*** Exercise text ***

On Fri, Apr 13, 2012 at 11:58 AM, Ashvin Narayanan
<ashvin@...> wrote:
Thank you for the reply.
I am not using TextCat so didn't load the plugin as you suggest. The
reason is that the following thread:
http://www.mail-archive.com/users@.../msg69225.html
leads me to believe that TextCat might not be suitable for my needs, since
(as quoted within that thread):
"Textcat is not designed to decide what language the email is, but to
find a set of languages it *might* be. It is very prone to declaring
extra languages that are not really present due to it's design"
Thats true. There should not be second opinion.
Here is a another quote from the thread:
http://old.nabble.com/Problems-with-Cyrillic-spam-td32978897.html#a32981171
It reads:
"ok_locales functions by identifying character sets that can only be used
for a specific language. UTF8, Windows-1255, and koi8 are not such
character sets, because they can also be used to write in English."

*** End of Exercise text ***
*** Provided data ***

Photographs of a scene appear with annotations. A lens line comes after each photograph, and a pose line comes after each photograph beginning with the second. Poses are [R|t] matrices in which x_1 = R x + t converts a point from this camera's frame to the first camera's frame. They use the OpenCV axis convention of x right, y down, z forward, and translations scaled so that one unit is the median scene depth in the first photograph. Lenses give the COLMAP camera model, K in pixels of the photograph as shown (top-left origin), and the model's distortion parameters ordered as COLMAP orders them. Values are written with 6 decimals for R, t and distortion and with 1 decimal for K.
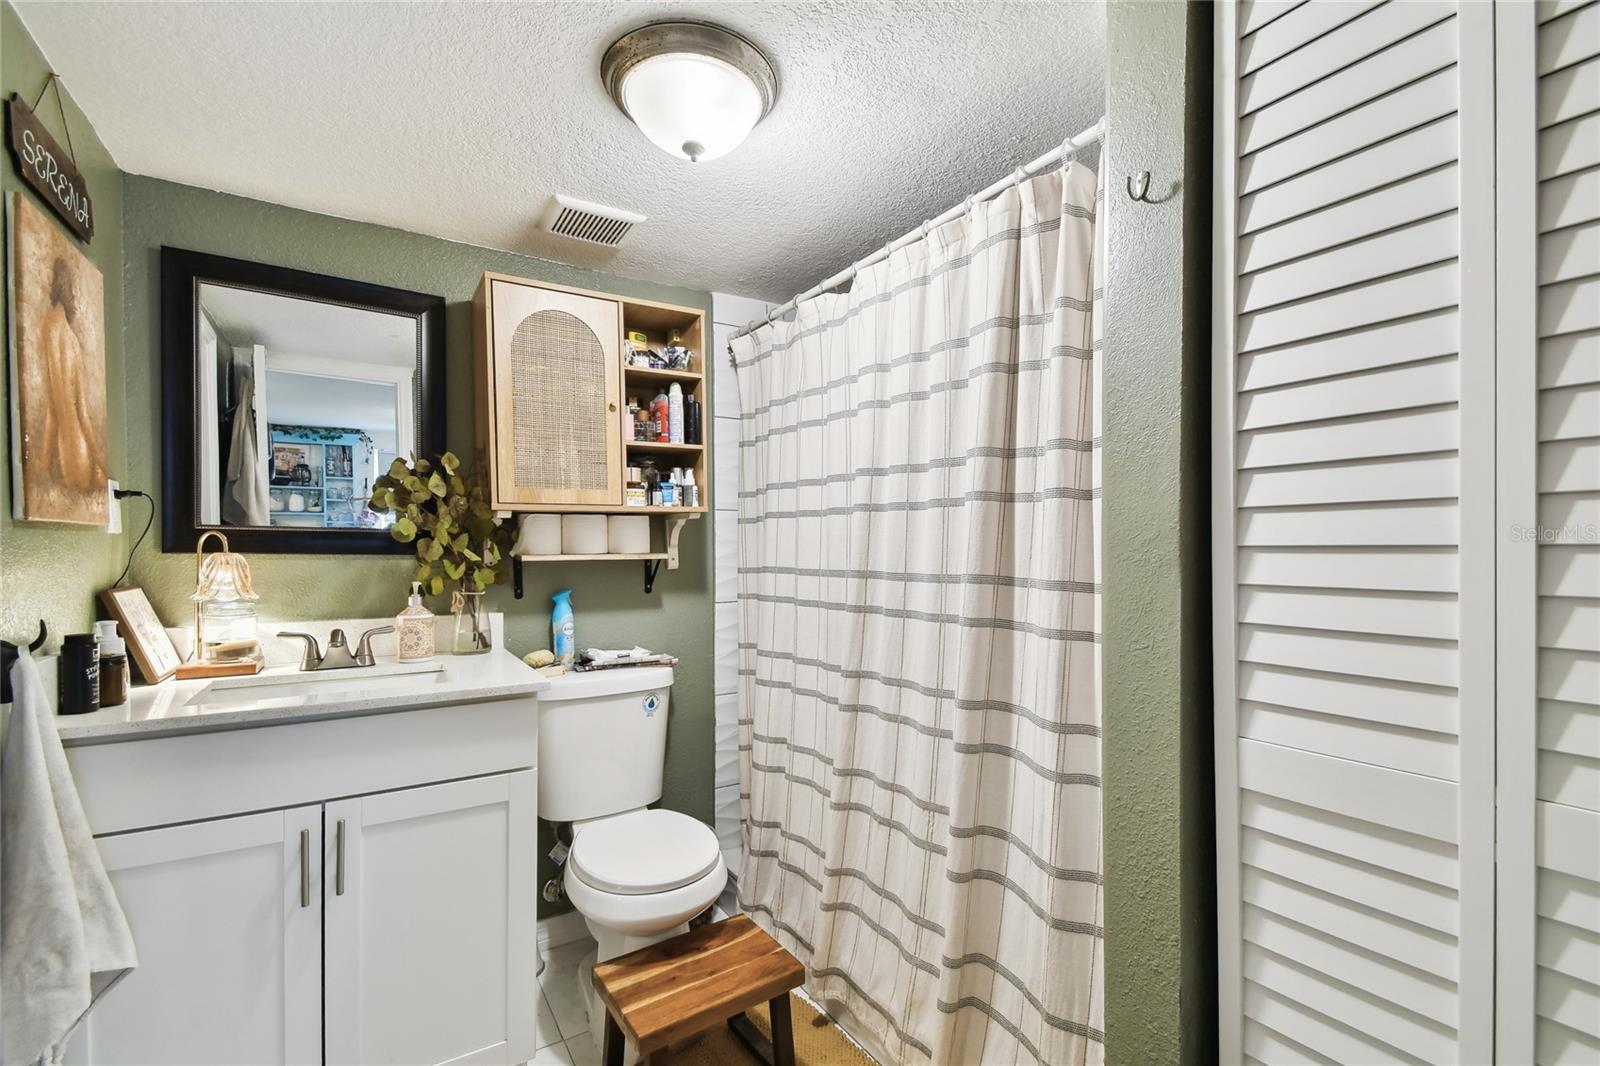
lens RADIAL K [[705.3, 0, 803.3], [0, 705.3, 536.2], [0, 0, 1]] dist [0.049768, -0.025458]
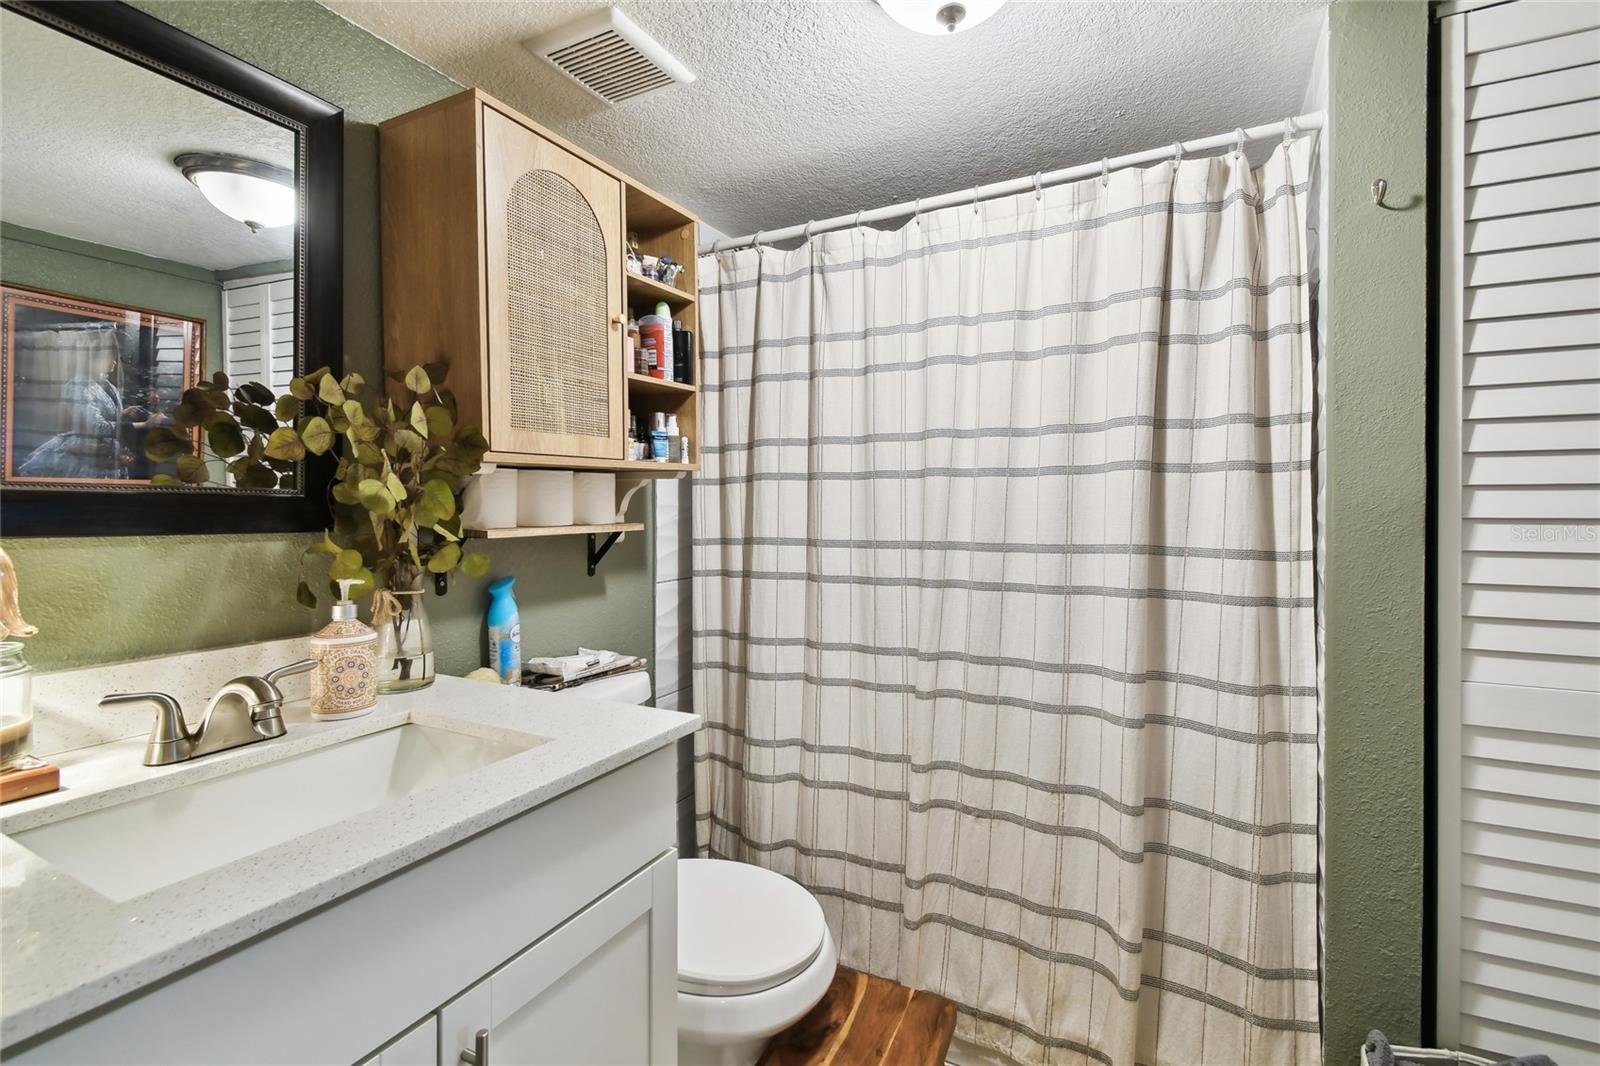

*** End of Provided data ***

### Exercise prompt
Summarize the mailing-list reply above in two sentences.

### Exercise result
The writer did not load the TextCat plugin, citing a thread which says TextCat finds a set of languages an email might be in and often declares extra languages that are not present. A second quoted thread explains that ok_locales works by identifying character sets that can only be used for a specific language, and that UTF8, Windows-1255 and koi8 do not qualify because they can also be used to write English.